Samanyoluhaber.com yazarı Dr. Selim Koç seçim sürecini analiz etti.
DR. SELİM KOÇ
Türkiye’de Pazar günü yapılacak tarihi seçime artık saatler kaldı. Herkesin seçimlerden beklediği bir şey var. Kimi koltuğunu koruma derdinde kimi iktidardan düşmeme kimisi de iktidara yürüme davasında. Milletvekili ya da başkan seçilmeyi ‘en büyük dava!’ olarak benimsemiş binlerce insan kendilerine sorarsan hayatlarının en büyük yarışında. İnsanın ebedi hayatı kazanma davası karşısında koca bir hiç olan bu müsabaka maalesef hayatın gayesi büyük bir ideal haline getirilmiş durumda. Anlaşılan küçük şeyler ve hasis menfaatler için büyük kavgalar (!) veriliyor.
Evet, seçmen de seçimlerden bir şey bekliyor. İş bekleyeninden aş bekleyenine hatta aç bekleyenine… Maaşlarına zam bekleyeninden ekstra ikramiyeler bekleyenine… Oğluna-kızına memuriyet bekleyeninden bir şekilde devlette kadrolu görev almayı bekleyenine... Devlet ihalelerinden para kapmayı bekleyeninden kupon araziler peşinde koşanına kadar herkes beklenti içinde… Hepsi de niyetlerinde samimi (!) Hepsinin dilinde vatan ve millet edebiyatı. Hepsi vatansever (!) Onlar gibi düşünmeyen ve kendilerine destek vermeyenlerse hain! Bu insafsız tablo karşısında gerçekten inanmış bir mümin ne beklemeli? Biz ne beklemeliyiz?
Bir kere fani, aciz ve hayatlarının en büyük kavgasını verdiklerini zanneden bu zavallılardan hiçbir şey beklemiyorum. Ne masumları daha baştan suçlu kabul eden millet ittifakından ne de kendini cumhur ittifakı diye isimlendiren ve suç makinasına dönüşmüş bu kirli, zalim ve yolsuz yapıdan hiçbir şey beklemiyorum.

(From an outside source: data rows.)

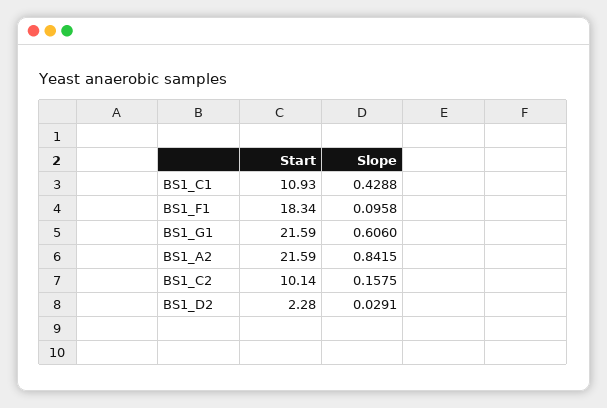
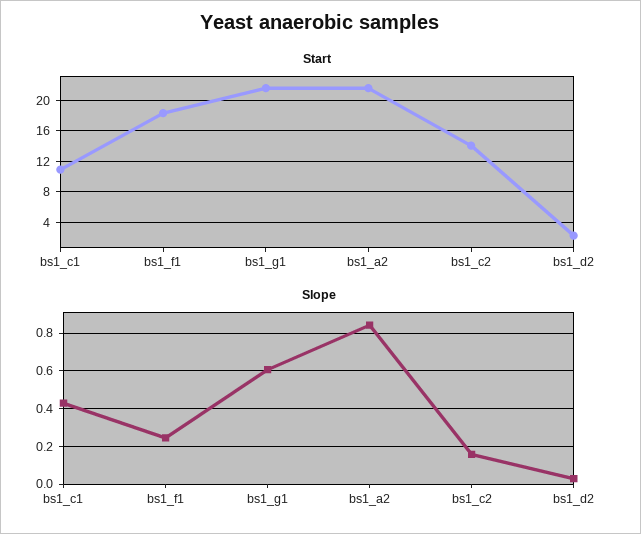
Slope, BS1_F1: 0.0958 -> 0.25
Start, BS1_C2: 10.14 -> 14

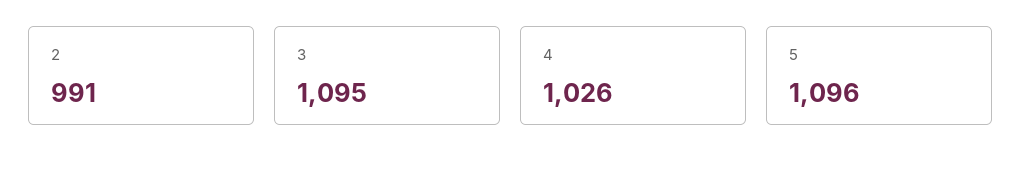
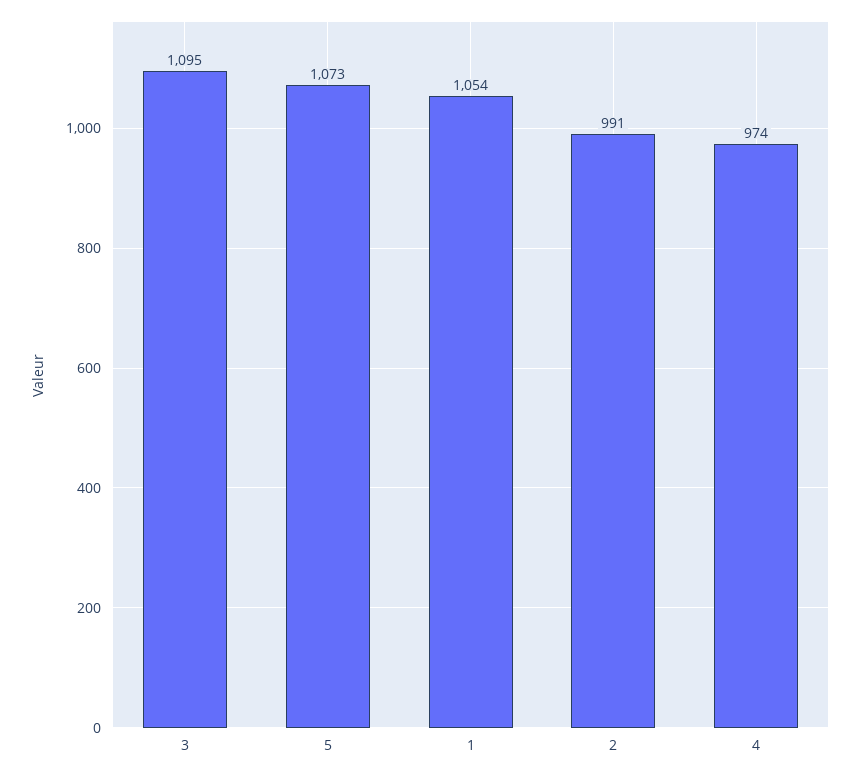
4: 1026 -> 974
5: 1096 -> 1073
1: none -> 1054

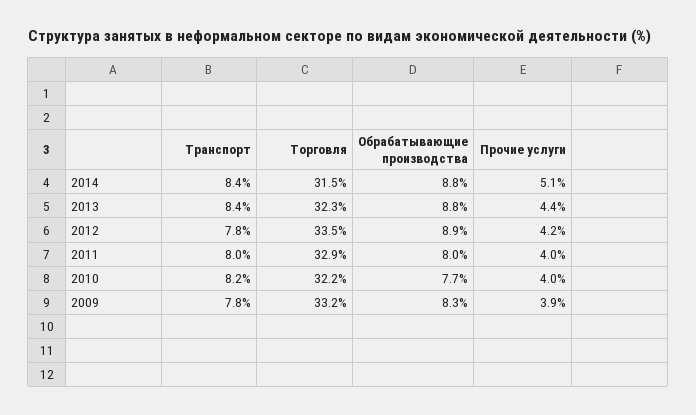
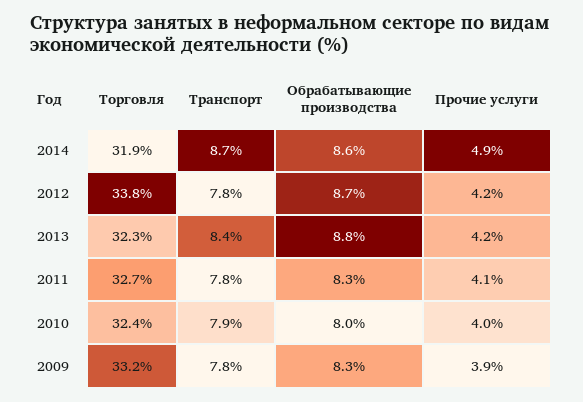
Транспорт, 2014: 8.4 -> 8.7
Торговля, 2014: 31.5 -> 31.9
Обрабатывающие производства, 2014: 8.8 -> 8.6
Прочие услуги, 2014: 5.1 -> 4.9
Прочие услуги, 2013: 4.4 -> 4.2
Торговля, 2012: 33.5 -> 33.8
Обрабатывающие производства, 2012: 8.9 -> 8.7
Транспорт, 2011: 8 -> 7.8
Торговля, 2011: 32.9 -> 32.7
Обрабатывающие производства, 2011: 8 -> 8.3
Прочие услуги, 2011: 4 -> 4.1
Транспорт, 2010: 8.2 -> 7.9
Торговля, 2010: 32.2 -> 32.4
Обрабатывающие производства, 2010: 7.7 -> 8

Beklediğimi sadece Rabbimden bekliyorum. Zira biz “Sadece O’na ibadet eder ve sadece O’ndan yardım dileriz.” (Fatiha, 1/4)

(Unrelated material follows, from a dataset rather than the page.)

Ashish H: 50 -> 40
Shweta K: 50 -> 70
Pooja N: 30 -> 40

Rabb’imden bu seçim çerçevesinde mucizeler beklemiyorum. Sadece mazlum ve mağdurlara inayetini bekliyorum. Muhtaç olduğumuz lütuflarını bekliyorum O, bizim neye muhtaç olduğumuzu en iyi bilendir. Neye muhtaç isek onu bahşetsin. Zalimler de neye müstahak ise bu vesileyle en kısa zamanda onu bulsun. Onun için Rabb’imden niyaz ediyorum bu seçimlerde:
1- Dindarlık İddia Edenler Değil, Hukuk ve Adalet Kazansın!

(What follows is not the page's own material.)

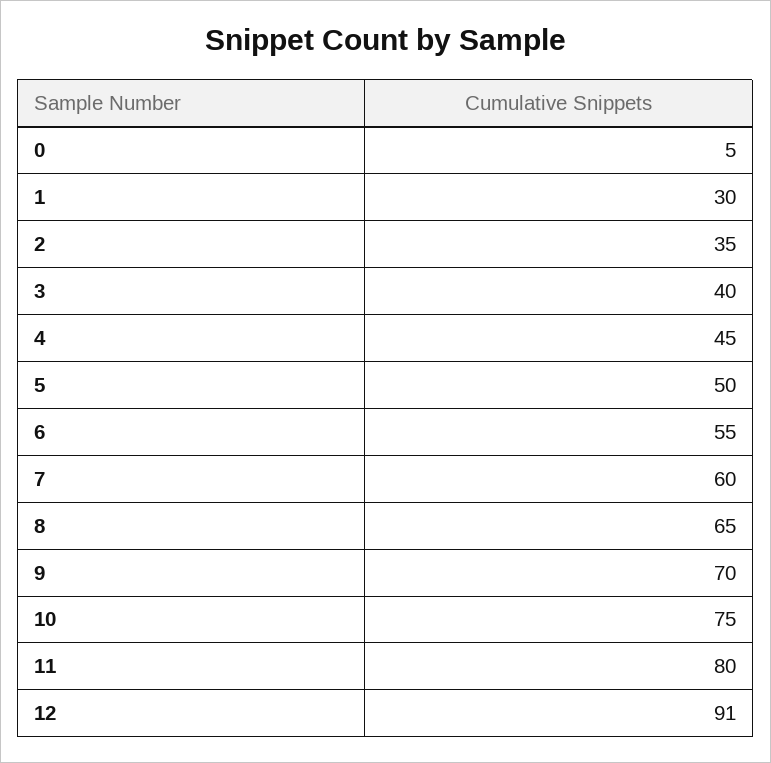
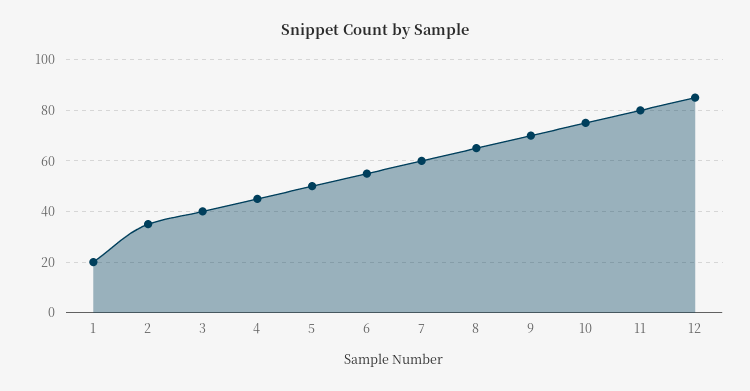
0: 5 -> none
1: 30 -> 20
12: 91 -> 85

Bu seçimde Rabb’e dualarım şu ki, dindarlık iddiasında olanlar değil, yönetimde adaleti esas alacak olanlar kazansın. Hukuk kazansın ve adalet geri gelsin. Yargı bütünüyle bağımsızlığına kavuşsun; siyasetin köpeği olmaktan kurtulsun. Zira Hz. Ömer’in ifadesiyle “Adalet, mülkün temelidir.” Bir ülke zulümle kalkınamaz ve devam edemez ancak büyük bir helake sürüklenir. Adalet, devletlerin/milletlerin varlık sebebidir. Hz. Amr İbnu’l-As’ın ifadesiyle “… Adaletin hakim olmadığı bir ülkede devlet/millet ve medeniyet de yoktur.” (İbn Abdi Rabbihi, el-Ikdu’l-Ferîd, 1/33)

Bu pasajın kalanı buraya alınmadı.